The Mystics home court's capacity taps out at 4,200, while Capital One Arena — home to the Wizards, Capitals, and Georgetown Hoya's Men's Basketball — can fit nearly five times that crowd at some 20,000 spectators.

"The move to Capital One Arena will allow for additional fans in the stands as well as premium hospitality options, including Suites and the all-new all-inclusive courtside Hennessy Lofts," the team announced via Thursday's press release.

The Aces were one of the first teams to switch venues, aiming to take on the Indiana Fever in front of as many as 20,000 fans inside T-Mobile Arena on July 2nd. That’s a sizable a boost from their home venue, which holds just 12,000.
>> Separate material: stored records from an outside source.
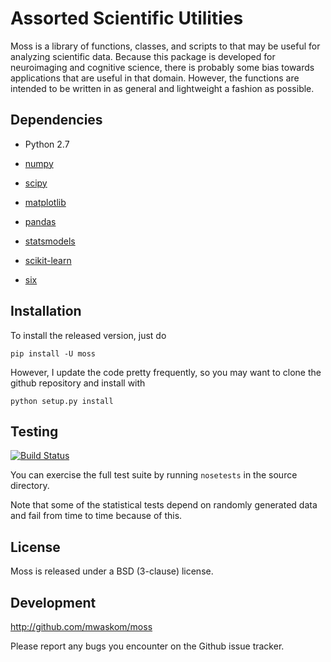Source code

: Assorted Scientific Utilities
=============================

Moss is a library of functions, classes, and scripts to that may be useful
for analyzing scientific data. Because this package is developed for
neuroimaging and cognitive science, there is probably some bias towards
applications that are useful in that domain. However, the functions are
intended to be written in as general and lightweight a fashion as possible.


Dependencies
------------

- Python 2.7

- [numpy](http://www.numpy.org/)

- [scipy](http://www.scipy.org/)

- [matplotlib](matplotlib.sourceforge.net)

- [pandas](http://pandas.pydata.org/)

- [statsmodels](http://statsmodels.sourceforge.net/)

- [scikit-learn](http://scikit-learn.org/stable/)

- [six](http://pythonhosted.org/six/)



Installation
------------

To install the released version, just do

    pip install -U moss

However, I update the code pretty frequently, so you may want to clone the
github repository and install with

    python setup.py install


Testing
-------

[![Build Status](https://travis-ci.org/mwaskom/moss.png?branch=master)](https://travis-ci.org/mwaskom/moss)

You can exercise the full test suite by running `nosetests` in the source
directory.

Note that some of the statistical tests depend on randomly generated data and
fail from time to time because of this.

License
-------

Moss is released under a BSD (3-clause) license.


Development
-----------

http://github.com/mwaskom/moss

Please report any bugs you encounter on the Github issue tracker.
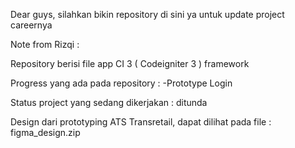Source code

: Dear guys, silahkan bikin repository di sini ya untuk update project careernya


Note from Rizqi : 

Repository berisi file app CI 3 ( Codeigniter 3 ) framework 

Progress yang ada pada repository :
-Prototype Login

Status project yang sedang dikerjakan : ditunda

Design dari prototyping ATS Transretail, dapat dilihat pada file : figma_design.zip
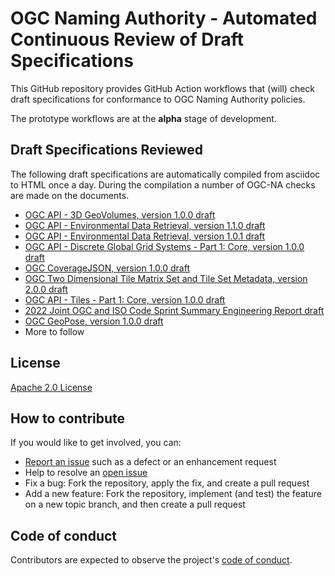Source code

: # OGC Naming Authority - Automated Continuous Review of Draft Specifications

This GitHub repository provides GitHub Action workflows that (will) check draft specifications for conformance to OGC Naming Authority policies.

The prototype workflows are at the **alpha** stage of development.

## Draft Specifications Reviewed

The following draft specifications are automatically compiled from asciidoc to HTML once a day. During the compilation a number of OGC-NA checks are made on the documents.

* [OGC API - 3D GeoVolumes, version 1.0.0 draft](https://opengeospatial.github.io/ogcna-auto-review/22-029.html)
* [OGC API - Environmental Data Retrieval, version 1.1.0 draft](https://opengeospatial.github.io/ogcna-auto-review/19-086r6.html)
* [OGC API - Environmental Data Retrieval, version 1.0.1 draft](https://opengeospatial.github.io/ogcna-auto-review/19-086r5.html)
* [OGC API - Discrete Global Grid Systems - Part 1: Core, version 1.0.0 draft](https://opengeospatial.github.io/ogcna-auto-review/21-038.html)
* [OGC CoverageJSON, version 1.0.0 draft](https://opengeospatial.github.io/ogcna-auto-review/21-069.html)
* [OGC Two Dimensional Tile Matrix Set and Tile Set Metadata, version 2.0.0 draft](https://opengeospatial.github.io/ogcna-auto-review/17-083r4.html)
* [OGC API - Tiles - Part 1: Core, version 1.0.0 draft](https://opengeospatial.github.io/ogcna-auto-review/20-057.html)
* [2022 Joint OGC and ISO Code Sprint Summary Engineering Report draft](https://opengeospatial.github.io/ogcna-auto-review/22-043.html)
* [OGC GeoPose, version 1.0.0 draft](https://opengeospatial.github.io/ogcna-auto-review/21-056r10.html)
* More to follow


## License

[Apache 2.0 License](LICENSE.txt)

## How to contribute

If you would like to get involved, you can:

* [Report an issue](https://github.com/opengeospatial/ogcna-auto-review/issues) such as a defect or an enhancement request
* Help to resolve an [open issue](https://github.com/opengeospatial/ogcna-auto-review/issues?q=is%3Aopen)
* Fix a bug: Fork the repository, apply the fix, and create a pull request
* Add a new feature: Fork the repository, implement (and test) the feature on a new topic
branch, and then create a pull request

## Code of conduct

Contributors are expected to observe the project's [code of conduct](CODE_OF_CONDUCT.md).
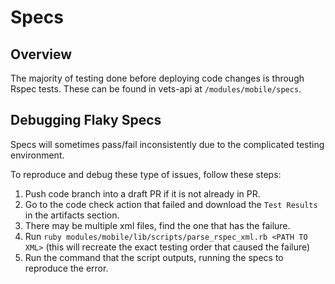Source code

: # Specs

## Overview
The majority of testing done before deploying code changes is through Rspec tests. These can be found in vets-api at `/modules/mobile/specs`.

## Debugging Flaky Specs
Specs will sometimes pass/fail inconsistently due to the complicated testing environment. 

To reproduce and debug these type of issues, follow these steps: 
1. Push code branch into a draft PR if it is not already in PR. 
2. Go to the code check action that failed and download the `Test Results` in the artifacts section.
3. There may be multiple xml files, find the one that has the failure. 
4. Run `ruby modules/mobile/lib/scripts/parse_rspec_xml.rb <PATH TO XML>` (this will recreate the exact testing order that caused the failure)
5. Run the command that the script outputs, running the specs to reproduce the error. 

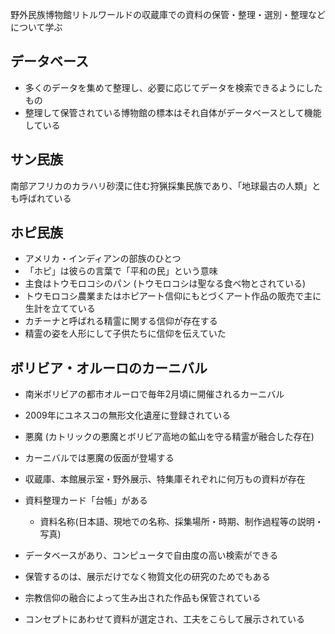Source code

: 野外民族博物館リトルワールドの収蔵庫での資料の保管・整理・選別・整理などについて学ぶ

## データベース

- 多くのデータを集めて整理し、必要に応じてデータを検索できるようにしたもの
- 整理して保管されている博物館の標本はそれ自体がデータベースとして機能している

## サン民族

南部アフリカのカラハリ砂漠に住む狩猟採集民族であり、「地球最古の人類」とも呼ばれている

## ホピ民族

- アメリカ・インディアンの部族のひとつ
- 「ホピ」は彼らの言葉で「平和の民」という意味
- 主食はトウモロコシのパン (トウモロコシは聖なる食べ物とされている)
- トウモロコシ農業またはホピアート信仰にもとづくアート作品の販売で主に生計を立てている
- カチーナと呼ばれる精霊に関する信仰が存在する
- 精霊の姿を人形にして子供たちに信仰を伝えていた

## ボリビア・オルーロのカーニバル

- 南米ボリビアの都市オルーロで毎年2月頃に開催されるカーニバル
- 2009年にユネスコの無形文化遺産に登録されている
- 悪魔 (カトリックの悪魔とボリビア高地の鉱山を守る精霊が融合した存在)
- カーニバルでは悪魔の仮面が登場する

- 収蔵庫、本館展示室・野外展示、特集庫それぞれに何万もの資料が存在
- 資料整理カード「台帳」がある
	- 資料名称(日本語、現地での名称、採集場所・時期、制作過程等の説明・写真)
- データベースがあり、コンピュータで自由度の高い検索ができる
- 保管するのは、展示だけでなく物質文化の研究のためでもある
- 宗教信仰の融合によって生み出された作品も保管されている
- コンセプトにあわせて資料が選定され、工夫をこらして展示されている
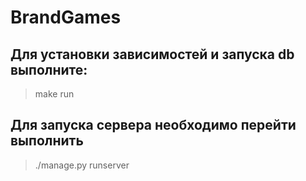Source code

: # BrandGames
## Для установки зависимостей и запуска db выполните:
>make run

## Для запуска сервера необходимо перейти выполнить 
>./manage.py runserver

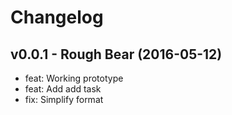Changelog
=========

v0.0.1 - Rough Bear (2016-05-12) 
----------------------------------------------------------------------

  - feat: Working prototype
  - feat: Add add task
  - fix: Simplify format


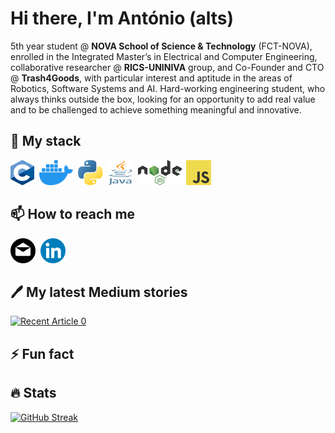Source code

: # Hi there, I'm António (alts)

5th year student @ **NOVA School of Science & Technology** (FCT-NOVA), enrolled in the Integrated Master’s in Electrical and Computer Engineering, collaborative researcher @ **RICS-UNINIVA** group, and Co-Founder and CTO @ **Trash4Goods**, with particular interest and aptitude in the areas of Robotics, Software Systems and AI. Hard-working engineering student, who always thinks outside the box, looking for an opportunity to add real value and to be challenged to achieve something meaningful and innovative.

🌱 My stack
---
<a><img src="assets/c.png" title="C" alt="C" width="38" height="40"/></a>&nbsp;
<a><img src="assets/docker.png" title="Docker" alt="Docker" width="54" height="40"/></a>&nbsp;
<a><img src="assets/python.png" title="Python" alt="Python" width="40" height="40"/></a>&nbsp;
<a><img src="assets/java.svg" title="Java" alt="Java" width="40" height="40"/></a>&nbsp;
<a><img src="assets/nodejs.png" title="nodejs" alt="nodejs" width="70" height="40"/></a>&nbsp;
<a><img src="assets/js.png" title="JavaScript" alt="JavaScript" width="40" height="40"/></a>&nbsp;

📫 How to reach me
---
<a href="mailto:altsmpegado@gmail.com"><img src="assets/email.svg" title="Email" alt="Email" width="40" height="40"/></a>&nbsp;
<a href="https://www.linkedin.com/in/altsmpegado/"><img src="assets/linkedin.png" title="Linkedin" alt="Linkedin" width="40" height="40"/></a>&nbsp;

🖊️ My latest Medium stories
---
<a target="_blank" href="https://github-readme-medium-recent-article.vercel.app/medium/@altsmpegado/0" style="display: block; width: 100%;"><img src="https://github-readme-medium-recent-article.vercel.app/medium/@altsmpegado/0" alt="Recent Article 0"></a>

⚡ Fun fact
---

🔥 Stats
---
<a href="https://git.io/streak-stats">
  <img src="https://streak-stats.demolab.com?user=altsmpegado&theme=whatsapp-dark2" alt="GitHub Streak"/>
</a>
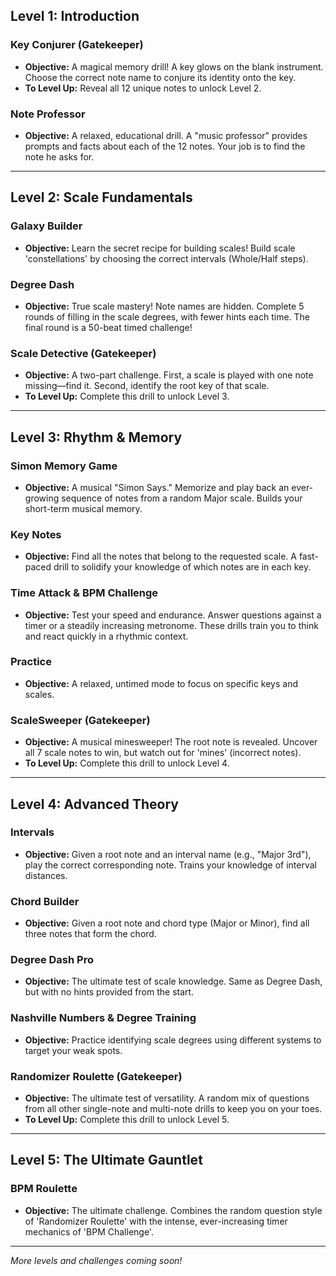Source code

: ## Level 1: Introduction

### Key Conjurer (Gatekeeper)
*   **Objective:** A magical memory drill! A key glows on the blank instrument. Choose the correct note name to conjure its identity onto the key.
*   **To Level Up:** Reveal all 12 unique notes to unlock Level 2.

### Note Professor
*   **Objective:** A relaxed, educational drill. A "music professor" provides prompts and facts about each of the 12 notes. Your job is to find the note he asks for.

---

## Level 2: Scale Fundamentals

### Galaxy Builder
*   **Objective:** Learn the secret recipe for building scales! Build scale 'constellations' by choosing the correct intervals (Whole/Half steps).

### Degree Dash
*   **Objective:** True scale mastery! Note names are hidden. Complete 5 rounds of filling in the scale degrees, with fewer hints each time. The final round is a 50-beat timed challenge!

### Scale Detective (Gatekeeper)
*   **Objective:** A two-part challenge. First, a scale is played with one note missing—find it. Second, identify the root key of that scale.
*   **To Level Up:** Complete this drill to unlock Level 3.

---

## Level 3: Rhythm & Memory

### Simon Memory Game
*   **Objective:** A musical "Simon Says." Memorize and play back an ever-growing sequence of notes from a random Major scale. Builds your short-term musical memory.

### Key Notes
*   **Objective:** Find all the notes that belong to the requested scale. A fast-paced drill to solidify your knowledge of which notes are in each key.

### Time Attack & BPM Challenge
*   **Objective:** Test your speed and endurance. Answer questions against a timer or a steadily increasing metronome. These drills train you to think and react quickly in a rhythmic context.

### Practice
*   **Objective:** A relaxed, untimed mode to focus on specific keys and scales.

### ScaleSweeper (Gatekeeper)
*   **Objective:** A musical minesweeper! The root note is revealed. Uncover all 7 scale notes to win, but watch out for 'mines' (incorrect notes).
*   **To Level Up:** Complete this drill to unlock Level 4.

---

## Level 4: Advanced Theory

### Intervals
*   **Objective:** Given a root note and an interval name (e.g., "Major 3rd"), play the correct corresponding note. Trains your knowledge of interval distances.

### Chord Builder
*   **Objective:** Given a root note and chord type (Major or Minor), find all three notes that form the chord.

### Degree Dash Pro
*   **Objective:** The ultimate test of scale knowledge. Same as Degree Dash, but with no hints provided from the start.

### Nashville Numbers & Degree Training
*   **Objective:** Practice identifying scale degrees using different systems to target your weak spots.

### Randomizer Roulette (Gatekeeper)
*   **Objective:** The ultimate test of versatility. A random mix of questions from all other single-note and multi-note drills to keep you on your toes.
*   **To Level Up:** Complete this drill to unlock Level 5.

---

## Level 5: The Ultimate Gauntlet

### BPM Roulette
*   **Objective:** The ultimate challenge. Combines the random question style of 'Randomizer Roulette' with the intense, ever-increasing timer mechanics of 'BPM Challenge'.

---

*More levels and challenges coming soon!*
For those still planning to face the Fever in their home arenas, ticket prices have skyrocketed. Previously scheduled construction has already forced the LA Sparks to relocate their first five games — including their May 24th clash with the Fever — to Long Beach State's Walter Pyramid. The temporary venue is quite the downsize, holding just 4,000 in comparison to Crypto.com Arena's near-19,000. As of Friday, the get-in price for that game started around $400.

Despite fans launching a Change.org petition urging relocation, the Chicago Sky say they're unable to move their June 23rd Fever meeting from Wintrust Arena's 10,000-seat facility to the 23,500-seat United Center due to a concert. Tickets for that game start around $325 as of Friday.